Claude Code is excellent. It's also not free, and every prompt goes through Anthropic's servers. For some workflows — especially anything touching proprietary code or sensitive systems — that matters.
Here's how to run a Claude Code-equivalent setup locally, for free, with your code staying on your machine.
What "Local Claude Code" Actually Means
Let's be precise: you cannot run Claude itself locally. The actual Claude models are not open-source and not publicly available for self-hosting.

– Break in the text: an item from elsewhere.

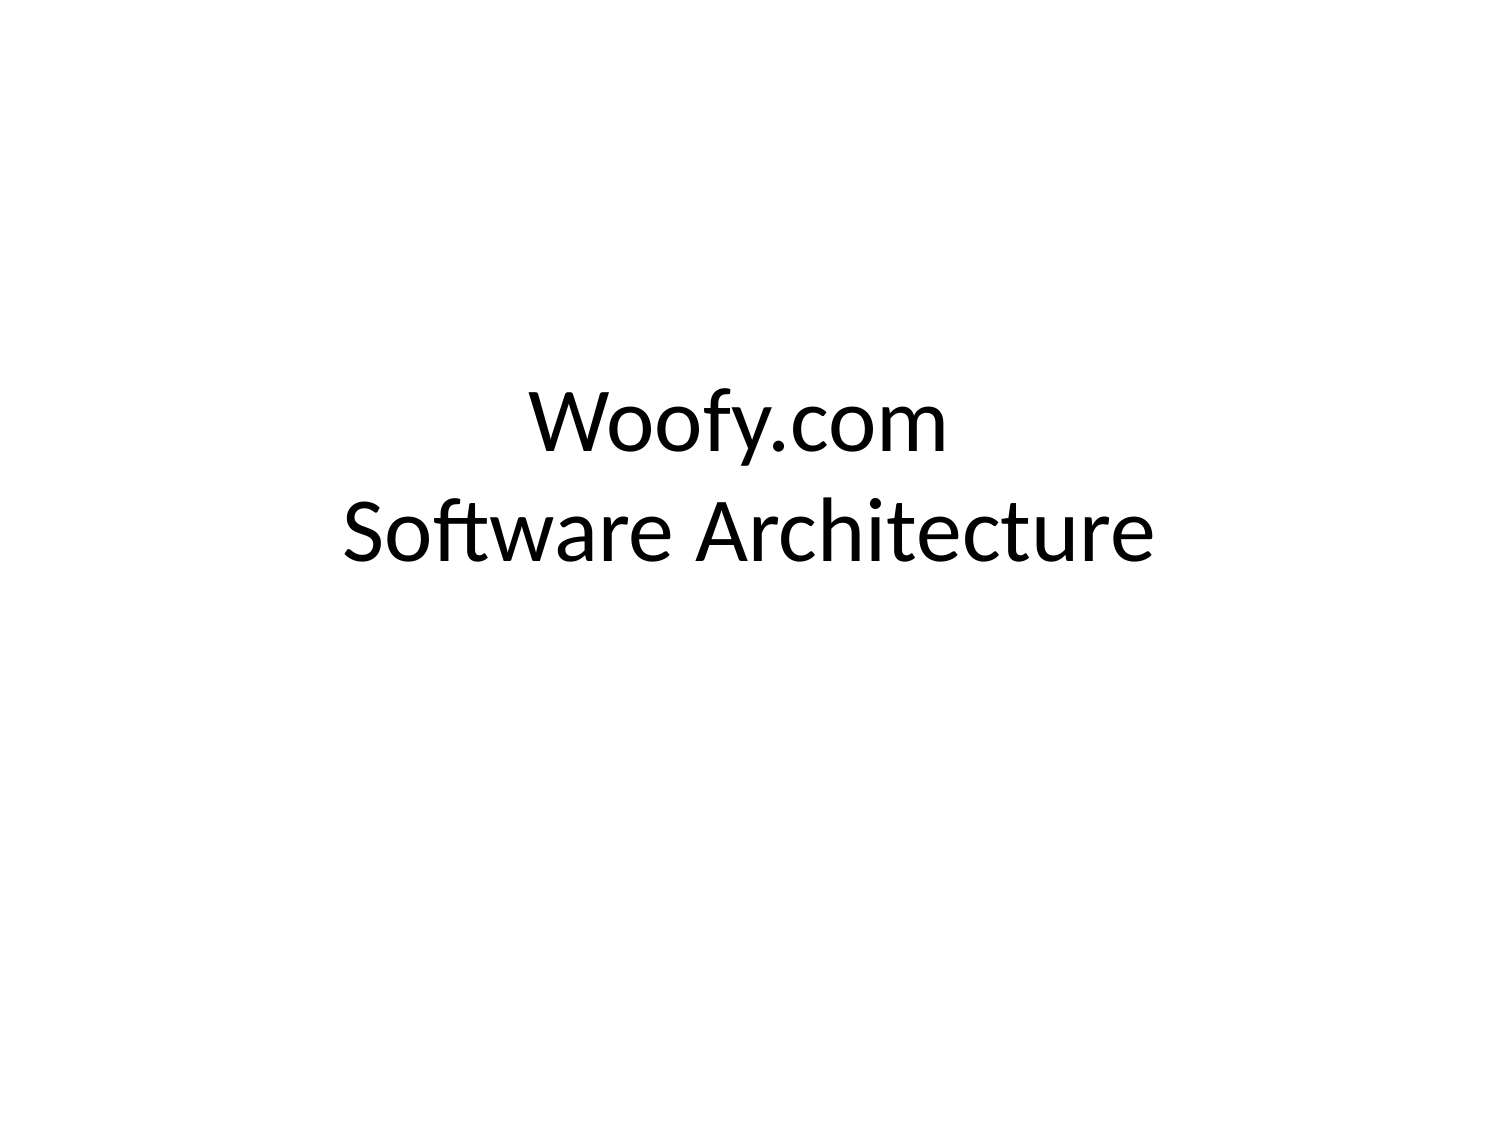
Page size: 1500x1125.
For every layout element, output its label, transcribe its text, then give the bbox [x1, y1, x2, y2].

title Woofy.com Software Architecture [112, 349, 1388, 591]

What you can run locally is an equivalent setup: an AI coding assistant that uses an open-weight model running on your machine, with a CLI interface similar to Claude Code. The key tools are:
- Ollama — runs open-weight models locally
- Continue.dev or Aider — CLI/IDE coding assistants
- Qwen2.5-Coder or Deepseek-Coder — the best open-weight coding models
Setting Up the Stack
# Install Ollama
curl -fsSL https://ollama.com/install.sh | sh
# Pull a coding model
# Qwen2.5-Coder-32B is the strongest option for coding tasks
ollama pull qwen2.5-coder:32b
# Or a smaller model if you're on limited hardware
ollama pull qwen2.5-coder:7b
# Install Aider (Claude Code equivalent for open models)
pip install aider-chat
Run Aider against your local Ollama instance:
aider --model ollama/qwen2.5-coder:32b --no-auto-commits
You now have a coding assistant with full repo context, file editing, git integration — running 100% locally.
The Real Trade-offs
This is where I want to be honest rather than hype the local setup.
Quality gap: Qwen2.5-Coder-32B is impressive for an open-weight model. It's not as good as Claude Opus or Sonnet on complex, multi-file refactors. For simple tasks and single-file edits, the gap is smaller. For architectural reasoning across a large codebase, the gap is noticeable.
Hardware requirements: The 32B model requires about 20GB of RAM/VRAM to run in 4-bit quantization. On an M2 MacBook Pro with 32GB, it runs comfortably. On a machine with 16GB, you're looking at the 7B model, which is meaningfully weaker.
Speed: Local inference on CPU is slow. On Apple Silicon with Metal acceleration, the 32B model runs at about 10-15 tokens/second. That's usable but slower than the API.
When Local Makes Sense
Local is genuinely the right choice when:
Privacy is a hard requirement — If your company policy prohibits sending code to third-party APIs, local is your only option. This applies to defense contractors, financial institutions, and many enterprise environments.
You're iterating on something highly sensitive — A new product feature you haven't announced, research you haven't published, security-related code.
You want to run experiments at scale — If you're batch-processing code analysis across thousands of files, API costs add up. Local is free after the hardware.
You're learning and experimenting — The API costs nothing when there are no API calls.
A Hybrid Approach
What I actually do: use Aider with local models for low-stakes tasks and exploratory work, switch to Claude Code (actual API) for complex tasks that need the model quality.
# Quick edits, refactors, test writing → local
aider --model ollama/qwen2.5-coder:32b file.py
# Complex architecture work → API
claude # Claude Code with real Anthropic API
The context-switching is minor. You get privacy for the stuff that needs it and quality for the stuff that needs that.
The Getting Started Shortcut
If you just want to try this quickly without reading the full Aider docs:
ollama pull qwen2.5-coder:7b
pip install aider-chat
cd your-project
aider --model ollama/qwen2.5-coder:7b src/main.py
You'll have a working local coding assistant in about 10 minutes (plus model download time). From there you can tune the model size and settings for your hardware.